Open Access: This article is an open-access article that was selected by an in-house editor and fully peer-reviewed by external reviewers. It is distributed in accordance with the Creative Commons Attribution NonCommercial (CC BY-NC 4.0) license, which permits others to distribute, remix, adapt, build upon this work non-commercially, and license their derivative works on different terms, provided the original work is properly cited and the use is non-commercial. See: https://creativecommons.org/Licenses/by-nc/4.0/
Corresponding author: Jayaprakash Sahoo, DM, Full Professor, Department of Endocrinology and Metabolism, Jawaharlal Institute of Postgraduate Medical Education and Research, D. Nagar, Gorimedu, JIPMER Campus, Puducherry 605006, India. jppgi@yahoo.com
Received: April 7, 2025 Revised: April 29, 2025 Accepted: July 2, 2025 Published online: July 27, 2025 Processing time: 120 Days and 3.4 Hours
Abstract
Type 2 diabetes mellitus (T2DM) and hepatocellular carcinoma (HCC) have a strong bidirectional relationship. T2DM increases the risk of developing HCC, mainly through the nonalcoholic steatohepatitis pathway, but a significant proportion of patients develop HCC without developing cirrhosis. The identification of HCC in T2DM patients is difficult considering the low incidence of HCC and the high prevalence of T2DM. However, considering the alarming increase in the incidence of diabetes mellitus in the global population, effective strategies are urgently needed to identify patients at high risk. Nonetheless, various classes of drugs, such as sodium-glucose cotransporter-2 inhibitors and incretin analogs, may be promising for reducing the risk of nonalcoholic steatohepatitis and HCC development in T2DM patients in the future. In this review, we discuss all these facets of the relationship between HCC and T2DM, and we summarize future directions.

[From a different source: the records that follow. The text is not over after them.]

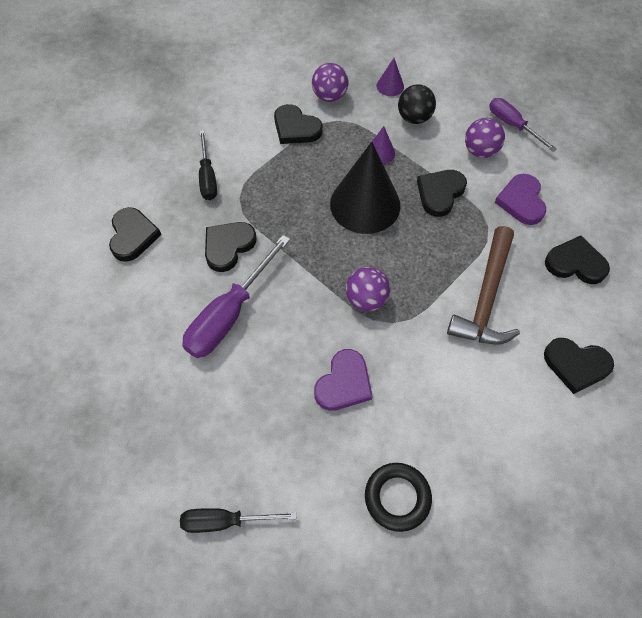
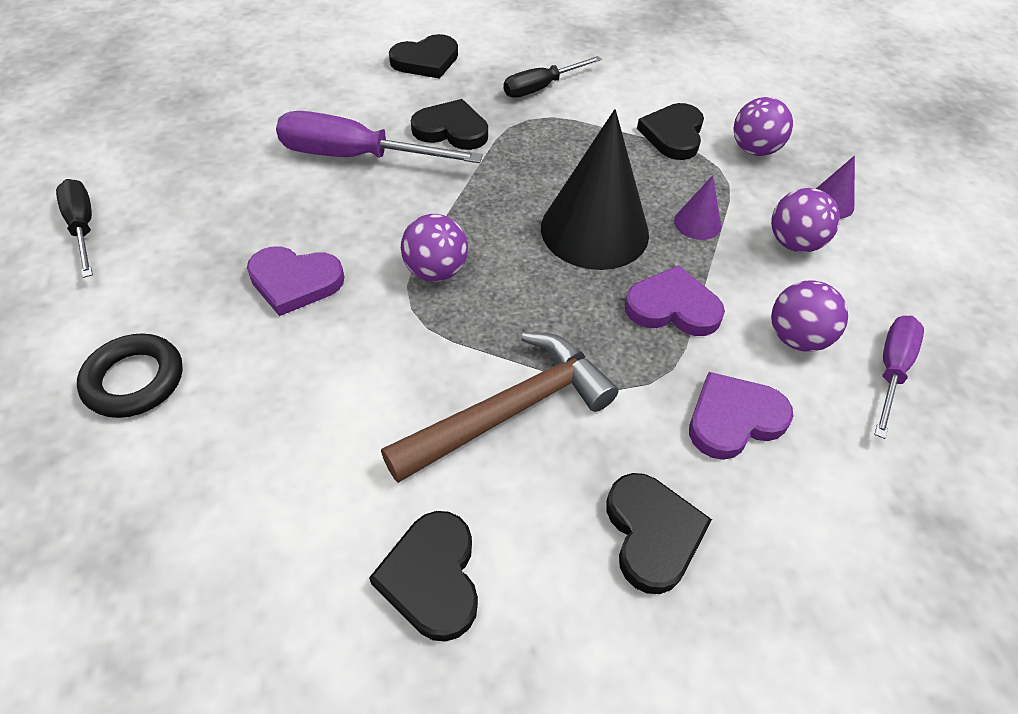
camera: 65 degrees right, 10 degrees down
black ball [398,84,436,124] -> purple ball [771,188,840,253]
black heart [417,170,467,217] -> purple heart [625,265,725,336]
brown hammer [447,226,520,345] -> brown hammer turned 150 degrees clockwise [381,332,618,483]

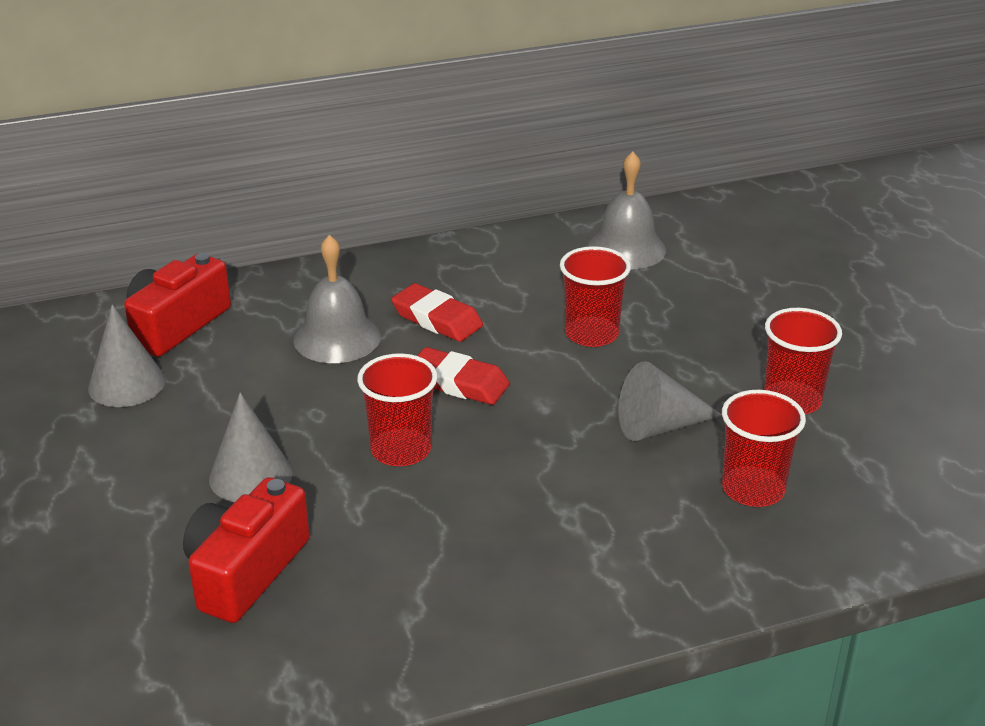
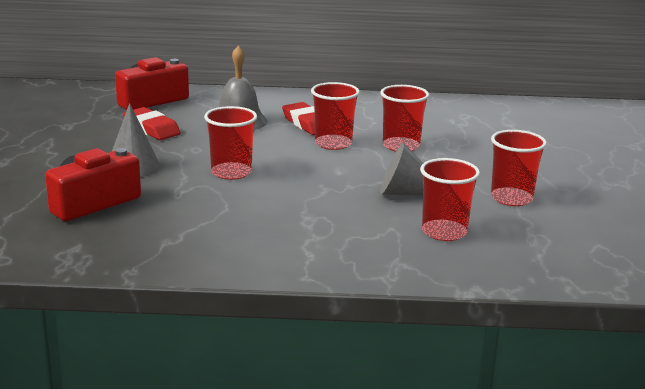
camera: 20 degrees right, 10 degrees down
grey cone [88,304,166,407] -> none
red eraser [417,347,510,405] -> red eraser moved to [123,107,181,140]
grey bell [587,151,666,269] -> none
none -> red cup [311,82,360,150]

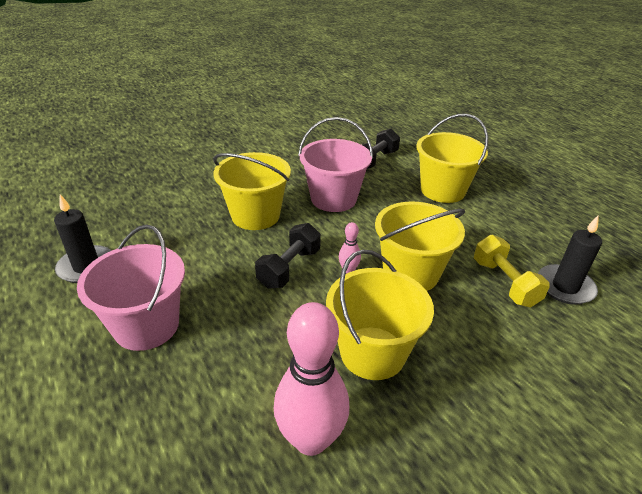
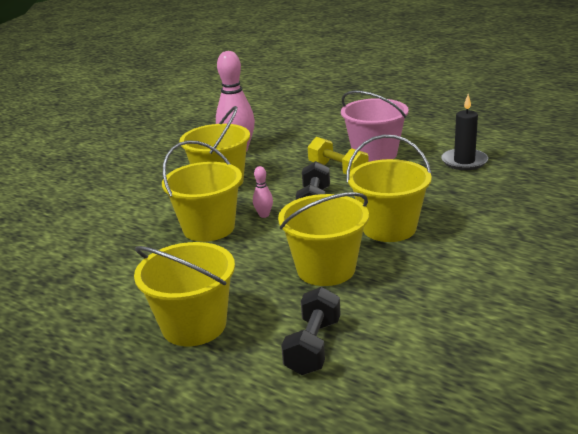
camera: 160 degrees right, 10 degrees down
pink bucket [298,117,373,212] -> yellow bucket [278,192,369,286]
yellow dumbbell [474,235,550,308] -> yellow dumbbell moved to [308,137,369,174]
black candle [538,216,602,305] -> none

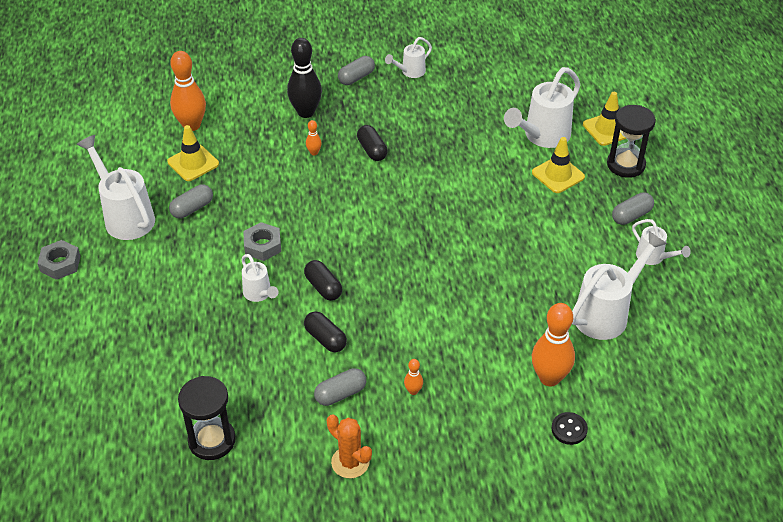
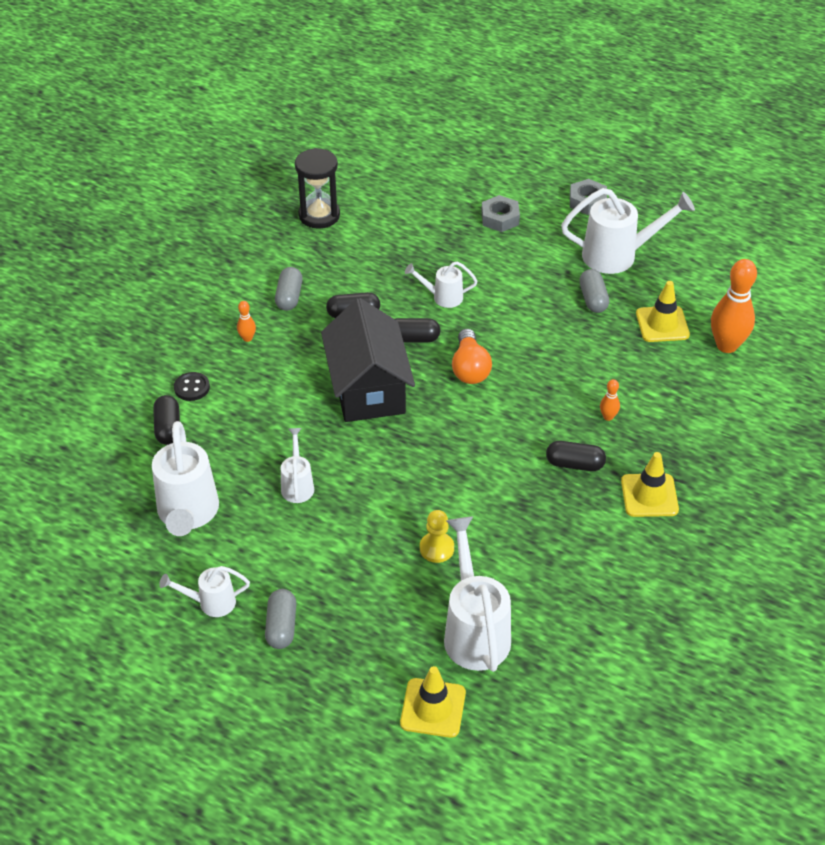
camera: 125 degrees right, 0 degrees up
grey nut [243,222,281,261] -> grey nut moved to [481,195,520,232]
black bowling pin [287,38,322,118] -> none
orange cactus [327,414,372,478] -> none
grey capsule [338,56,375,85] -> none
white watering can [385,37,432,78] -> white watering can moved to [281,428,314,503]
yellow traffic cone [532,137,585,193] -> yellow traffic cone moved to [621,452,679,517]
orange bowling pin [532,303,575,386] -> black capsule [153,395,180,445]
black button [551,412,588,445] -> black button moved to [174,372,210,401]
black hourglass [607,105,656,178] -> none
none -> black house [321,298,415,422]
none -> yellow pawn [420,510,454,563]
none -> orange light bulb [452,329,492,384]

Core Tip: Type 2 diabetes mellitus increases the hepatocellular carcinoma (HCC) risk and also impacts the treatment response of HCC. The molecular pathways of diabetes, development of its complications are interconnected with HCC. However, only a subset of HCC cases in type 2 diabetes mellitus are driven by nonalcoholic fatty liver disease, suggesting the involvement of additional pathogenic pathways. Newer generation anti-diabetic and anti-obesity drugs like sodium-glucose cotransporter-2 inhibitors and incretin analogues can hold promises in the future.